# Spray booth



## ecelectric (Mar 27, 2009)

Sorry wrong spot can a mod bump this to the right spot


----------



## Amish Electrician (Jan 2, 2010)

A pre-fab booth? I might be asked to put one in - you have any links, and model numbers?

Really, that's the info you need. The manufacturer ought to have all the info you need on their web site.

Though, it probably won't be quite as easy as it sounds. The thing will likely still need to be tied into the building's exhaust fans, etc. 

Lights will probably be already installed, on the outside of the booth, shining in through the windows.


----------



## Pete m. (Nov 19, 2011)

ecelectric said:


> Was asked to price a new spray booth , anyone have any advice? Do the lights come Pre wired ? I was told you just power it up and that they come Pre wired but not sure.
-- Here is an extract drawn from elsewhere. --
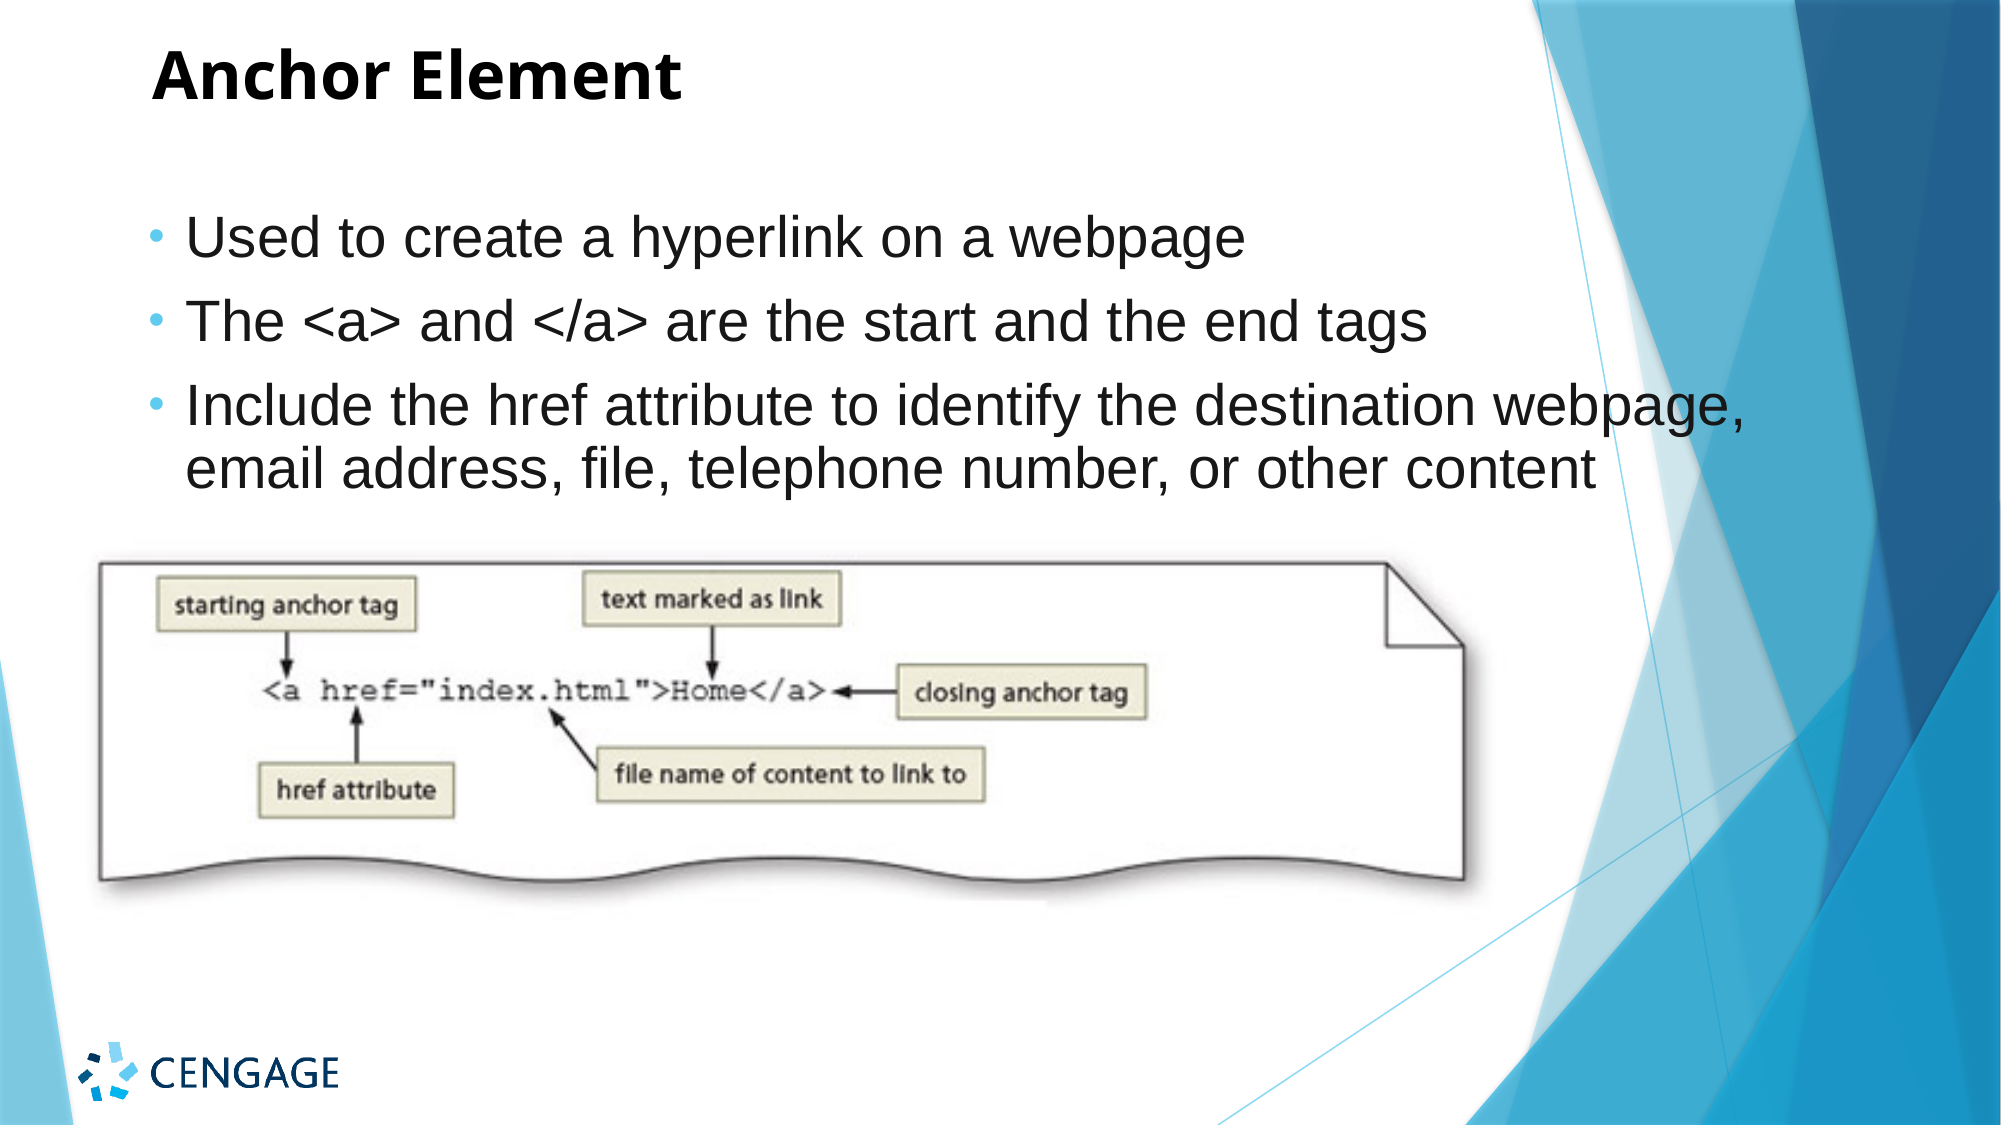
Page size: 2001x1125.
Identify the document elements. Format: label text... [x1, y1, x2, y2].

I've wired the baking units to existing units but never a full blown spray booth .


Two bits of advice come to mind..

1. Take a good read on article 516 (it has some handy pictures).
2. If at all possible route all your wiring outside of the hazardous areas described in article 516. For a self-enclosed spray booth it isn't too bad.

Pete


----------



## ecelectric (Mar 27, 2009)

Ok thanks , I've been waiting for cut sheets for 3 days .


----------